Can gl_FragColor be read?

Normally one uses gl_FragColor to write the output of the shader, setting the pixel color. When using multipass rendering, it can be a useful optimization (to avoid ping ponging) to read the current value of the target pixel in the texture, perform the operations on that data, and then write the new value back to that location. Is this strictly legal in OpenGL? Also, whether legal or not, does this work in most modern nVidia and ATI hardware?

Thanks,

-Raystonn

No.

Thanks for saving me some time experimenting on this optimization!

-Raystonn

Though everybody wished that would be the case.
(if it was as fast as a regular texture fetch)

The variable gl_FragColor is readable, however, it doesn’t read from framebuffer, but reading it will just give the value you already assigned to it in the shader. In other words, you can do something like this:

gl_FragColor = texture2D(Base, texCoord);
gl_FragColor.a = dot(gl_FragColor.rgb, gl_FragColor.rgb);

I have done some experiments and have found that I can read from a texture and later write to it during a single pass fragment shader run. This works on two nVidia GPUs:the GeForce Go 6800 and the GeForce 8800 GTX.
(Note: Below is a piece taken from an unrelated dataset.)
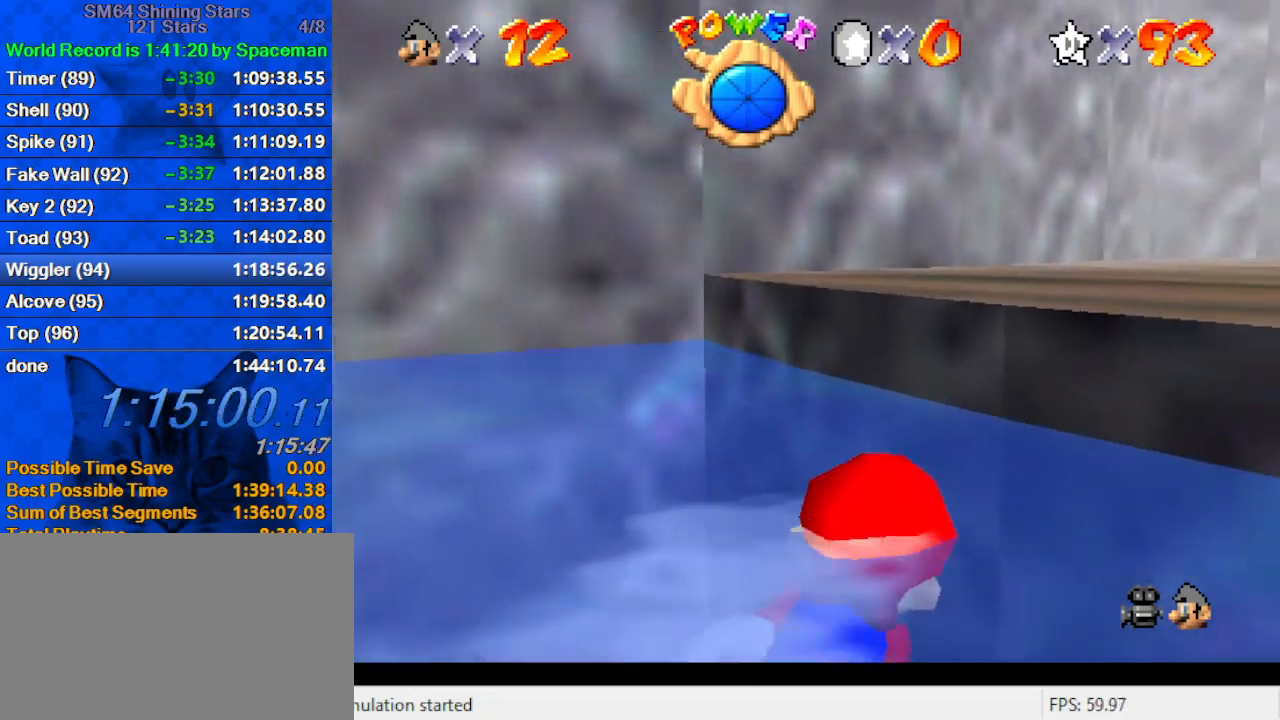
{"keys": ["shift"], "events": [[67, "down", "down"], [67, "shift", "down"], [100, "right", "up"], [167, "shift", "up"], [233, "shift", "down"], [300, "shift", "up"], [400, "shift", "down"], [467, "down", "up"]]}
I got this working with the following technique: Add the texture to an FBO. Enable the texture for reading the way you’d normally bind a texture. Enable the texture for writing via gl_FragData[1] using glDrawBuffers.

I have only tried this technique when using multiple textures. The target texture is not the first texture for either reading or writing. I have not tried reading after writing, as I can see the result of such an operation being undefined.

If you try this on other hardware, specifically non-nVidia hardware, please let me know of your success. Avoiding a ping-pong can save quite a bit of texture memory.

Thanks,

-Raystonn

Originally posted by Raystonn:

I have only tried this technique when using multiple textures. The target texture is not the first texture for either reading or writing. I have not tried reading after writing, as I can see the result of such an operation being undefined.

The FBO specification explicitly states (section 4.4.3) that value of fragment is undefined if it is possible that it might sample from texture level that is simultaneously bound to FBO. So even if it works on some hw with current drivers, it might break at any time.

My opinion is that this section of the spec should be changed. A read before a write should fetch the current value as if it was not possible to write. A read after a write should be left undefined, as today’s hardware does not synchronize reads and writes. You may get the written value, and you may get the old value, depending on how the hardware’s cache system works.

Would this change make compliance impossible on any existing hardware?

-Raystonn

Would this change make compliance impossible on any existing hardware?
Let’s readjust that question:

Would this change make compliance possible on any existing hardware?

Answer: No. Not G80, nor R600. And God knows what we’ve got now can’t handle it.

Actually, it works fine on the G80 and on the G40. (Please read above where I give my test results.) In fact, it looks like most hardware already handles this correctly. We would just need to update the spec to ensure it stays that way.

-Raystonn

Originally posted by Raystonn:
Actually, it works fine on the G80 and on the G40. (Please read above where I give my test results.) In fact, it looks like most hardware already handles this correctly.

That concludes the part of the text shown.